But, concerning the young chief from the south of whom Tecumseh had spoken, she did think long and dubiously. Would she meet him among the whites to whom she was going and would she know him if she did meet him? Had he come to Ohio at all, or had his heart failed him as he faced the long trail to the north? Had he, like all other Americans, spoken with a forked tongue when he promised to come? Had he scorned his Indian-bred cousin, as she knew his people scorned the Indians?

And what was he like? Tecumseh had said that he was young, big, strong, and fair-haired. Methoataske, mother of Tecumseh, had spoken—Alagwa remembered it dimly—of a youth whom she had adopted into the Panther clan far away to the south at the edge of the Big Sea Water—a youth with blue eyes and yellow hair. Alagwa formed a picture in her mind.

Then she caught herself up angrily. After all, what did it matter.
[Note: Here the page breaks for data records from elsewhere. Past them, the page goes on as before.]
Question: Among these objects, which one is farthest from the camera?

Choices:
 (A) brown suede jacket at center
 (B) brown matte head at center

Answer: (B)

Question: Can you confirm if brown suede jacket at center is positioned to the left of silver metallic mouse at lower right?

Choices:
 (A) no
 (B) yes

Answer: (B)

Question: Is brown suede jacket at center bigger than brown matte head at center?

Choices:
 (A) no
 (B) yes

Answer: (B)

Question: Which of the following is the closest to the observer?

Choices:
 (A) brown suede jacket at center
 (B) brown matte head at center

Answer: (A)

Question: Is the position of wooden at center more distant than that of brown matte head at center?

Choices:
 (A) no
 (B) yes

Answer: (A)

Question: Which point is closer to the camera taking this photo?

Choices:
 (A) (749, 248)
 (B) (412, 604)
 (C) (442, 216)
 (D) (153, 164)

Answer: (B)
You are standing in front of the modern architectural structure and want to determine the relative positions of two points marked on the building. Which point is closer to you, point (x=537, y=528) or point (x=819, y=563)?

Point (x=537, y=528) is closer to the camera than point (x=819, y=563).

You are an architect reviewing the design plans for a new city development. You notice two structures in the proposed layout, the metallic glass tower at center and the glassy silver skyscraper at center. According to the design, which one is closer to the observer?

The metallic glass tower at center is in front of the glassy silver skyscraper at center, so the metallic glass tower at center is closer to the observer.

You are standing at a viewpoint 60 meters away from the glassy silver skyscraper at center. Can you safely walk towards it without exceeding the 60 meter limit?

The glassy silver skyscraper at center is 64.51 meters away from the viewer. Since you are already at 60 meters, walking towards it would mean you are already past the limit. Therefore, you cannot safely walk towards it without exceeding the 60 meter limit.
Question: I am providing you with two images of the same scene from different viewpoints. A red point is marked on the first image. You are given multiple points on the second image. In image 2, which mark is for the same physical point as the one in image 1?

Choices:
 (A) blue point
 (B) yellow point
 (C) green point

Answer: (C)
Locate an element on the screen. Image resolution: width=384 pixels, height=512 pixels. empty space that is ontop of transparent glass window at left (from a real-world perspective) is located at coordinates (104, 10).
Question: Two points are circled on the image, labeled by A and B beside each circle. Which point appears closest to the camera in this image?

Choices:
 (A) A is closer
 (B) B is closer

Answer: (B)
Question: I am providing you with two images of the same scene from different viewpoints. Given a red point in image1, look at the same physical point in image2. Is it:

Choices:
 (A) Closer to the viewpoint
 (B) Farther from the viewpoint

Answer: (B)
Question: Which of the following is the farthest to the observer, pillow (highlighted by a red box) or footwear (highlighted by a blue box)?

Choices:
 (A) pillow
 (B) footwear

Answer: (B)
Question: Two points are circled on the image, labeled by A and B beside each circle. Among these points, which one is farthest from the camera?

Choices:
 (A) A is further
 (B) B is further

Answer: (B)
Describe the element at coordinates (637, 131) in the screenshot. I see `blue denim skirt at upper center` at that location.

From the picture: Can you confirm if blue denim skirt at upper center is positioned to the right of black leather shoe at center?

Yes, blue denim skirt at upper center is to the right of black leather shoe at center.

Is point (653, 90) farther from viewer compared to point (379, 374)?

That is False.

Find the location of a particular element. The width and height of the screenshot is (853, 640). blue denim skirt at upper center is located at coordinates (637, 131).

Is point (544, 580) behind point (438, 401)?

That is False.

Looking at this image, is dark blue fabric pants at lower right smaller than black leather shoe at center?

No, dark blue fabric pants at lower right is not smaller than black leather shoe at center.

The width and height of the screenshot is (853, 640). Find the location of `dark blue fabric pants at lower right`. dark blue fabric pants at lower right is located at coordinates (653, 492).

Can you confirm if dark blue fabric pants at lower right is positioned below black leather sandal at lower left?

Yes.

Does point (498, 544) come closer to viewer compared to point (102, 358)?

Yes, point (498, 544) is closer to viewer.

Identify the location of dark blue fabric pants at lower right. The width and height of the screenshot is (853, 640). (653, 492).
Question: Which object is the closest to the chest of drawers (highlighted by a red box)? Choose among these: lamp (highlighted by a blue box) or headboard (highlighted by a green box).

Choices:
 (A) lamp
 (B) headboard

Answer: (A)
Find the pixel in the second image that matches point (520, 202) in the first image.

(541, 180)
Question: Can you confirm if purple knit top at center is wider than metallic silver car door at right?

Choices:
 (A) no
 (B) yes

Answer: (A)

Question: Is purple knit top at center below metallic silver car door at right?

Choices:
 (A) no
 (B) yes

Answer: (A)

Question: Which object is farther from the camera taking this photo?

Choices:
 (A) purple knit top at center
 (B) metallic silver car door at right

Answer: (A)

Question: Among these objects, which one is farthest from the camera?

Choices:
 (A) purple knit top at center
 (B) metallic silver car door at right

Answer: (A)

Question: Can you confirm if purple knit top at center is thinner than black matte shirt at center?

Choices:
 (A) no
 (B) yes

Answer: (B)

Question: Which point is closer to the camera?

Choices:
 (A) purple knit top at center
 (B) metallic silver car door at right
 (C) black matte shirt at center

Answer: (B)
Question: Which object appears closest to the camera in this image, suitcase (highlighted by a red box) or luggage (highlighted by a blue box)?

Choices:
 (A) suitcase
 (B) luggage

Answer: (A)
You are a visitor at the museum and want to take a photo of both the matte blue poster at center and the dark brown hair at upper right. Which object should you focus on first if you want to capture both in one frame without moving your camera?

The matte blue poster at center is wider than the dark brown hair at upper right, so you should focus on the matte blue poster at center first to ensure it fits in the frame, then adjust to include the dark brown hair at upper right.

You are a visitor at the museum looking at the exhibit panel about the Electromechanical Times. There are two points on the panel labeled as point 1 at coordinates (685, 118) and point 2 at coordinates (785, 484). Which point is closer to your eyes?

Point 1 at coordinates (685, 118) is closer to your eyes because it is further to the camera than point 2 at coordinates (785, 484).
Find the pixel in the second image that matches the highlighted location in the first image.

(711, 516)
She was not going to meet this youth. Rather she would avoid him. His people were at war with hers. He was her enemy. She would think of him no more.

Abruptly Wilwiloway halted, stiffening like a hunting dog. Behind him Alagwa stopped in her tracks, poising as motionless as some wild thing of the forest, listening to a rattling and clinking that came from the narrow, vistaless road that stretched before her.

In a moment Wilwiloway turned his head. “White men come in wagon,” he said. “Squaw stop here. Wilwiloway go see.” He slipped into the bushes and was gone.

Alagwa, with the obedience ingrained into her since childhood, waited where she stood, peering through the green foliage that laced across her eyes.

Soon a wagon drawn by two mules clattered into the field of her vision. On the box sat a white man, driving, with a rifle across his knees. Beside the wagon walked another white man, with a rifle in the hollow of his arm. A little behind rode two other men; one, marvel of marvels, was neither red nor white, but black; the other—Alagwa caught her breath—was young and big and fair-haired.

Abruptly she saw Wilwiloway step into the road and throw up his hand. “Peace,” he called. The young man on horseback behind threw up his right palm in answer. “Peace,” he answered, in the Shawnee tongue, smilingly.

But as he spoke Alagwa saw the white man on the box throw up his rifle with a meaning not to be mistaken. His action swept away her Indian training in a breath and she sprang forward with a shriek of warning.

Too late! The rifle spoke and Wilwiloway reeled backward, clutching at the air. Against a tree trunk he fell and held himself up, a dark stain widening swiftly upon the white of his shirt.